Mise en scène hétéroclite et non sans charme de l’opéra de chambre minimaliste de Philip Glass adaptant la féerie tragique de Jean Cocteau.
Roman paru en 1929 et adapté en opéra de chambre en 1996, Les Enfants terribles achèvent la trilogie que Philip Glass a consacré à Jean Cocteau, après Orphée (1993) et La Belle et la bête (1994). S’inspirant autant du livre que de sa version cinématographique réalisée par Jean-Pierre Melville sur un scénario de l’auteur, le compositeur new-yorkais a élaboré une intrigue resserrée sur l’adolescence éternelle des protagonistes avec trois pianos comme uniques instruments portant son romantisme répétitif. Déjà hors du temps, tout comme le texte, cet opéra de poche se voit avec plaisir malgré son aspect délicieusement suranné qui fait songer au jugement de l’Américain sur une avant-garde européenne abhorrée : « Désert gardé par ces cinglés, ces salopards, qui voulaient forcer tout le monde à écrire leur sale musique de dingues ». Qui a vieilli le plus vite ?
La metteuse en scène Phia Ménard transmigre la féerie noire de Cocteau dans une maison de retraite, EPHAD dans lequel les personnages des Enfants terribles ressassent leurs vies incendiées. Une tournette de trois cercles constitue l’ossature du dispositif dans laquelle évoluent les trois pianistes interprétant avec verve les boucles répétitives de Glass sous la direction de l’un d’eux, Emmanuel Olivier, qui coordonne avec dynamisme les variations incessantes de cette œuvre modulaire à la mélancolie lancinante.

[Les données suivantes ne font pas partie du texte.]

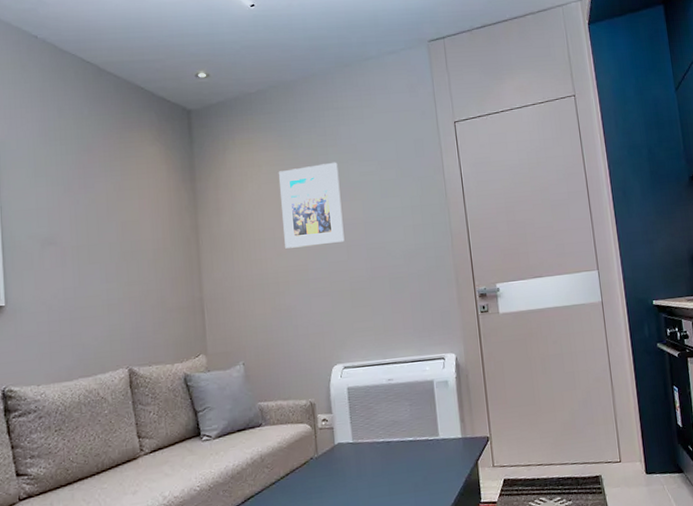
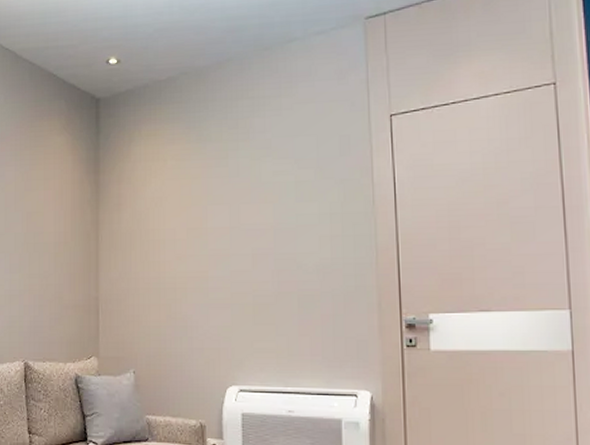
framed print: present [279,162,345,249] -> none [184,158,250,252]

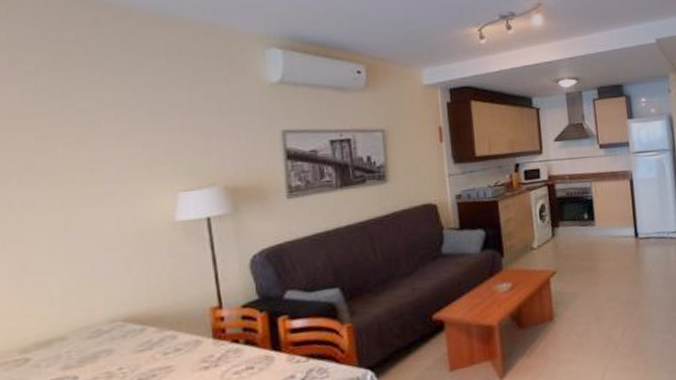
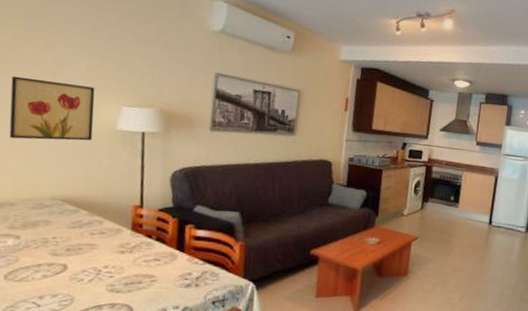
wall art: none [42,177,148,260] -> present [9,76,95,141]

Crédit photo : Christophe Raynaud de Lage
Olivier Naveau en Paul, enfant enfermé dans une adolescence tragique, et Mélanie Boisvert, campant sa sœur Élisabeth, instigatrice du ressort fatal les précipitant dans la mort, forment un convaincant duo d’enfants mutins devenus d’égrotants vieillards rejouant leurs vertes années. Ingrid Perruche en l’ange noir Dargelos et la trouble-fête Agathe, François Piolino en l’ami Gérard, complètent avantageusement la distribution de ce mélodrame où chacun s’en sort avec les honneurs avec le chanté-parlé en français pas évident qu’a voulu Philip Glass.
Le narrateur est ici tenu avec éclat par le comédien Jonathan Drillet qui tire tout l’avantage de son jeu insolemment flegmatique en médecin blasé d’hospice, malgré quelques saillies drolatiques additionnelles tenant plus du standup que du théâtre musical. Un extrait de Jean Cocteau s’adresse à l’an 2000 diffusé en intermède participe à l’étrangeté hétérogène de cette proposition scénique singulière qui surprend, séduit et parfois déconcerte, ce qui n’est le moindre de ses mérites.
Créée à Quimper le 8 novembre, cette production de la co[opéra]tive achèvera sa tournée de vingt-quatre représentations à la MC93, à Bobigny, le 26 février.
Rennes, Opéra, le 16 novembre
À retrouver
Les 26 et 27 novembre à l’Atelier lyrique de Tourcoing.
Les 1er et le 2 décembre au Bateau Feu de Dunkerque.
Le 7 décembre au Théâtre Impérial de Compiègne.
Les 10 et 11 janvier 2023 aux 2 Scènes de Besançon.
Les 17, 19 et 20 janvier à la Comédie de Clermont-Ferrand.
Les 1er et 2 février à la MC2 de Grenoble.
Les 10 et 11 février au Théâtre national de Bruxelles.
Les 23, 24 et 26 février à la MC93 de Bobigny.